Die Beschreibung erweckt den Eindruck, eine ‚echte‘ Realität sei gar nicht vorhanden. Das hat mich gestört, weil es einfach unmöglich zu sein scheint. Aber nach einer Weile ist mir klar geworden, wie es wohl gemeint ist: Niemand kann eine ‚echte‘ Realität erkennen (‚Objektivität ist die Wahnvorstellung, Beobachtungen könnten ohne Beobachter gemacht werden‘). Unser Geist erschafft unsere Realität. Da unser Geist nicht fähig ist die wahre Realität zu erkennen kann es sie nicht geben.
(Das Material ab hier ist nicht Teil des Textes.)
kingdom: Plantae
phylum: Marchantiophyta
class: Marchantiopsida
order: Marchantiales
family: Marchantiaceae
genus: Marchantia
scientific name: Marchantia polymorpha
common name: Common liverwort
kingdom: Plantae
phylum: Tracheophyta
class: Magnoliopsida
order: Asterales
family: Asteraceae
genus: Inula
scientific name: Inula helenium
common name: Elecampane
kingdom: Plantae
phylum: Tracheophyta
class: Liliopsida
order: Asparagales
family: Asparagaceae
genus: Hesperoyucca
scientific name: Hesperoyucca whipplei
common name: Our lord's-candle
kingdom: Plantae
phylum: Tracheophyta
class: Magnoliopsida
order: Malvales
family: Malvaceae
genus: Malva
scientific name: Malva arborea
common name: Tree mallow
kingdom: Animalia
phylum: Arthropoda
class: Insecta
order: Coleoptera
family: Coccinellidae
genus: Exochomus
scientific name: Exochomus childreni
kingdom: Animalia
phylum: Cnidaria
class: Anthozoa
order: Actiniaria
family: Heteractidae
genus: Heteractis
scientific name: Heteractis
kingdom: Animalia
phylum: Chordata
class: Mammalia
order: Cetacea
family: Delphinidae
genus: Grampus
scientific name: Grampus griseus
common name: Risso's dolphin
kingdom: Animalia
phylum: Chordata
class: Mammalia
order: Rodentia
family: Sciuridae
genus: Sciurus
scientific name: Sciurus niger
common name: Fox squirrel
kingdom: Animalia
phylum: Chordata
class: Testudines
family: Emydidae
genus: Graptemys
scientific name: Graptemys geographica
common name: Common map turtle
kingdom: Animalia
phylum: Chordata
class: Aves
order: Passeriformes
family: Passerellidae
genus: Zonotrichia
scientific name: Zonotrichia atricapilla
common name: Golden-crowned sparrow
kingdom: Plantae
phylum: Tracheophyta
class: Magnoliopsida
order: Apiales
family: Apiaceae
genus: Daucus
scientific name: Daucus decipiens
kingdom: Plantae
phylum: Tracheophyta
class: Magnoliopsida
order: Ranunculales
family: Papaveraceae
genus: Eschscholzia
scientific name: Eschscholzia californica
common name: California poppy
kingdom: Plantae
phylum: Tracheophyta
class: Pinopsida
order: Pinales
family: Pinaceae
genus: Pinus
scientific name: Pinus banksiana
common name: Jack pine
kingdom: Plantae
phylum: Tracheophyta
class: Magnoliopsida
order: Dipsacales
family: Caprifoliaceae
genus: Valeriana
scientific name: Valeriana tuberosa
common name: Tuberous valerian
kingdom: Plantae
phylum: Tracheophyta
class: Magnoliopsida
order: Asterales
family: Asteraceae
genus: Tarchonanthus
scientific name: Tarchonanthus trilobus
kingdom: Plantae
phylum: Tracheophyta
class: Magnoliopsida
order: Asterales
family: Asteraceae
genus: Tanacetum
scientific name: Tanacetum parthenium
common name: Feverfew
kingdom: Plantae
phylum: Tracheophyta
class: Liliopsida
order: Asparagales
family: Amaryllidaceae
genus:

Das war sehr wichtig, weil eine für mich recht wichtige Idee beim Radikalen Konstruktivismus die ist, dass alle Wahrheiten (alle Realitäten) gleichwertig sind, weil man nicht die Ähnlichkeit zu einer ‚richtigen‘ Realität messen kann.

[2] Das Bild vom Menschen

Eine Sache, der mich im Zusammenhang mit den Überlegungen zur ‚echten‘ Realität beschäftigt ist das ‚Bild‘ von einem Menschen. Ich hatte vor einiger Zeit einmal aufgeschrieben, welche Faktoren das Bild von einem Menschen ausmachen (könnt ihr hier lesen: http://buerger.metropolis.de/defender3/Bild.htm). Kürzlich bin ich beim Aufräumen im Archiv darauf gestossen, und als ich es nochmal überflogen habe ist mir bewusst geworden, dass hier der Radikale Konstruktivismus nicht funktioniert: Wenn ihr die Liste mit den Faktoren durchgeht dürfte euch bewusst werden, dass das Bild, dass ihr von euch selbst habt präziser ist als das, das andere von euch haben.
Man kann keine ‚echte‘ Realität erkennen, aber man ist Teil der Realität. Kann man sich selbst ‚erkennen‘?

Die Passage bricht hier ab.